Gingerbread houses. Lucy Mercer/ A Cook and Her Books |
I
spent Friday morning in the cafeteria of my daughter’s school taking pictures
of sugared-up kids and their gingerbread creations (really frosting-coated milk cartons loaded with candy). It was a happy time in a
happy place. When I arrived at work a few hours later, the news started
trickling in about Newtown, Connecticut, and at first, I couldn’t believe it.
Of
course, I’ve heard enough of these stories – Aurora, Virginia Tech, Columbine,
to not be shocked that a young man brought an assault weapon to a school, but
the first stories reported only that the gunman was killed and a teacher hurt. The
news only got worse - the families of 20 children and 6 grown-ups will bury
their loved ones this week before Christmas and if there was someone, somewhere
who felt safe from gun violence, surely they do not feel safe now.
My
heart breaks for these families and this community – Newtown seems an
idyllic small town in many ways. My heart breaks, too, for our country as we
again try to make sense of a senseless act and look to our elected officials to
do something about gun violence in this country.
If
I have a disappointment in President Obama’s first term and the recent election
season is that gun control was not an issue. The gun lobby’s hold over our
political process is pretty clear that even when a congresswoman is attacked
and a federal judge killed with these military-style weapons, the subject is not broached. And
this year, add 12 moviegoers in Aurora, three holiday shoppers in Oregon and 26
students and faculty in Newtown to the toll.
In
October at the height of the election season, Thomas Friedman wrote in the New
York Times about the silly and stupid rhetoric some candidates were tossing
out about women’s rights.
“In my world, you don’t get to call yourself “pro-life” and
be against common-sense gun control — like banning public access to the kind of
semiautomatic assault rifle, designed for warfare, that was used recently in a
Colorado theater.”
“Pro-life”
can mean only one thing: “respect for the sanctity of life.” And there is no
way that respect for the sanctity of life can mean we are obligated to protect
every fertilized egg in a woman’s body, no matter how that egg got fertilized,
but we are not obligated to protect every living person from being shot with a
concealed automatic weapon.” - Thomas Friedman, New York Times, "Why I am Pro-Life."
I
believe this to be true.
Here
in the gun-loving South, people are of fond of saying “Guns don’t kill people.

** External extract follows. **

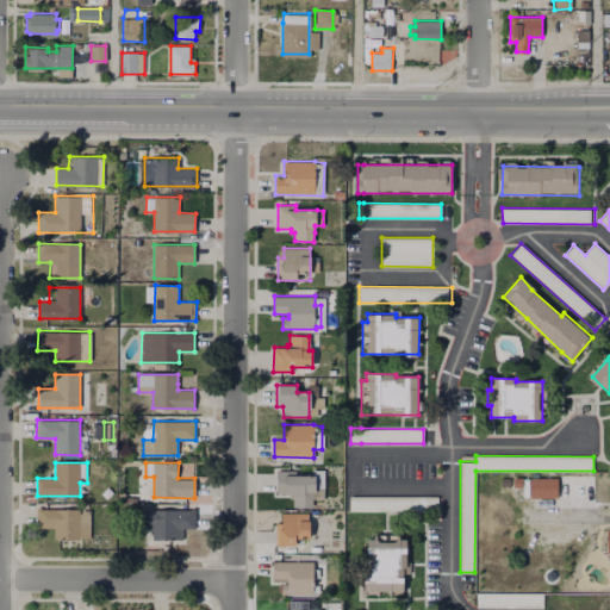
[(325,470),(325,489),(317,489),(316,493),(315,499),(312,499),(312,506),(293,506),(293,498),(290,498),(290,495),(285,495),(278,493),(278,471),(297,471),(297,475),(312,477),(312,470),(325,470)]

People kill people.” And I agree – mentally unstable, desensitized, soul-less,
suicidal young men with access to SWAT-style assault weapons do indeed kill
people, efficiently and with maximum pain. The high-powered rifle that the
gunman used on Friday was banned for
a decade until 2004, when Congress chose not to renew the assault weapons
ban.
Although
the issue of gun control seems to get folks recalling their rights and
amendments, I think we can agree that there are dangerous, desensitized
young men with access to weapons that can cause mass casualty. This tragic
destruction can and has happened in just the past two years at malls, grocery
stores, public schools, movie theaters, towns small and large. There was a time
when I felt safe at each of these locations; now I find myself noting emergency
exit signs. I’m not overreacting – there was a shooting in a play area at our
local suburban mall just a few years ago. My community is no different than
Newtown or Aurora. It could easily happen here.
I
try my best to keep my political opinions to myself. These pages are for far
lighter material – recipes and pictures of food and family. But it’s my bully
pulpit, too, and this subject is far too important for me to ignore. These tragic
stories will continue until this country does something about it. I don’t
pretend to know what the answer is, but I can certainly tell you what the
problems are – insufficient school security, inadequate mental health resources, lax gun control and a
stymied political process, for starters.
I
wept with President Obama as he read the names of Newtown’s dead. Still, my heavy
heart finds comfort in the promise behind these words:
"What
choice do we have? Are we really prepared to say that we're powerless in the
face of such carnage, that the politics are too hard? Are we prepared to say
that such violence visited on our children year after year after year is
somehow the price of our freedom?"
“Surely we
can do better than this. We have an obligation to try.”
Mr. President, you have the gift of a second term, four years to make certain that Newtown is the last community to suffer the sudden, senseless and tragic loss of so many lives.
And dear readers, I’m
starting by signing this petition and maybe if enough folks sign it, our politicians and leaders will look beyond the next election and do what’s right.
We have an obligation to try.
First grade gingerbread houses. Lucy Mercer/A Cook and Her Books |
2 comments:
I really appreciate this post--thanks for your thoughtful words. We have to be able to speak up if anything is going to change.
Thanks, Angela, for reading and commenting. It's been a year since Newtown, and there is some change, but not enough.